Gandhi, a vocal critic of the Modi government’s economic strategies, was quick to latch on. Accusing the Modi government of ignoring the plight of the masses while extending favours to a select few, the Congress vice president told his audience at Chotila in Surendranagar district that the criticism he was going to cite comes not from him but a senior BJP leader. “He (Sinha) wrote that though many others in the party know our country is in deep trouble, no one is ready to speak up because they are afraid of Modiji,” said Gandhi. “The country is in a shambles because the BJP government never listens to farmers, youngsters, labourers, traders and women who actually run this country. The people in the BJP government listen only to businessmen, and then tell the citizens their own ‘mann ki baat’.”

The last part of his remark was a dig at Prime Minister Narendra Modi’s monthly radio show.

The Congress vice president also shared Sinha’s article on Twitter with a cryptic reference to the state of India’s economy under the BJP. “Ladies and gentlemen, this is your copilot and FM speaking. Please fasten your seat belts and take brace position. The wings have fallen off our plane,” he tweeted.

Chidambaram said Sinha only spoke the truth when he stated that the growth rate would have been 3.7% or less (instead of 5.7%) if the government had not changed the methodology for calculating the GDP in 2015. “Yashwant Sinha speaks ‘Truth to Power’. Will Power now admit the Truth that the economy is sinking?” he tweeted.

He also signalled his agreement with Sinha’s observation that raids by those in power have become the order of the day. “Instilling fear in the minds of the people is the name of the new game,” Chidambaram cited Sinha as saying, then added: “But the eternal truth is: No matter what Power does, Truth will ultimately prevail.”

Congress spokesperson Randeep Surjewala said Sinha had “rightly spoken as to how an experimental finance minister and an autocrat Prime Minister can wreck India’s economy”, and that it was “time for the people of this country to seek relevant answers from Arun Jaitley as well as Narendra Modi”.

Stating that the facts and figures point at how the Indian “economy is in a state of flux”, he said: “The GDP has fallen from 9.2% to 5.7%. As per old (methodology of calculation), it will be about 3.5%… On top of that, there is Rs 2.67 lakh crore in revenue being collected by the government through taxes on petrol and diesel. The Prime Minister only speaks and the finance minister only mismanages the economy.”
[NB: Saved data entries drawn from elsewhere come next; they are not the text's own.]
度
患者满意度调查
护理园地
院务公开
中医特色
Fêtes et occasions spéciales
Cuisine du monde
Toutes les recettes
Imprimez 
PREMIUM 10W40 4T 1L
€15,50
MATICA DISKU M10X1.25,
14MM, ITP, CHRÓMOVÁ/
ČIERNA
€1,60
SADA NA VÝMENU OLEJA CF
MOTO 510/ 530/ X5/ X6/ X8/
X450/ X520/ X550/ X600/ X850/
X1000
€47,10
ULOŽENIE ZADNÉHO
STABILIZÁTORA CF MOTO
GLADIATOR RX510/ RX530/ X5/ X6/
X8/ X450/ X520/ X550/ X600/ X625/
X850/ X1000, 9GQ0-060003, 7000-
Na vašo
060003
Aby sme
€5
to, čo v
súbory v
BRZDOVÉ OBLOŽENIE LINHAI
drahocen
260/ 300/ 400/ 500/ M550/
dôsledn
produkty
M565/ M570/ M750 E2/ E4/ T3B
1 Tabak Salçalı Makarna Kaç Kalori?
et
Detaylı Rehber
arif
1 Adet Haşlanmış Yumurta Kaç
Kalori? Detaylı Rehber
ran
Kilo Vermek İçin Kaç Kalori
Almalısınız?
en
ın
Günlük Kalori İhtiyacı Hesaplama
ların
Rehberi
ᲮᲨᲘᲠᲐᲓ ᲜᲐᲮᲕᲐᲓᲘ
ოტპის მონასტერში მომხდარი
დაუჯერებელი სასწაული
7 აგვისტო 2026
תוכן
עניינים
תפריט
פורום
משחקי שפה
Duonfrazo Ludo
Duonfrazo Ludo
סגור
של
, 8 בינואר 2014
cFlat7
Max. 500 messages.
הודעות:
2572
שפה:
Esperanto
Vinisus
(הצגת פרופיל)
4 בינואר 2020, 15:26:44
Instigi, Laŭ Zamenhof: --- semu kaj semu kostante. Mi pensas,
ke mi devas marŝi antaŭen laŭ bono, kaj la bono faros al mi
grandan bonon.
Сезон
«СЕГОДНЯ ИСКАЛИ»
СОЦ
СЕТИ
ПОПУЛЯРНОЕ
The government, however, shrugged off Sinha’s critique. “The world acknowledges that India is its fastest-growing economy. No one should forget that. Our image at the international level is very strong,” home minister Rajnath Singh told reporters here.

Union minister Piyush Goyal was also quick to come to his government’s defence. “Some of the landmark reforms this government has brought in are unprecedented. Under the leadership of PM Modi, India has become the world’s fastest growing economy for three years in a row,” he said.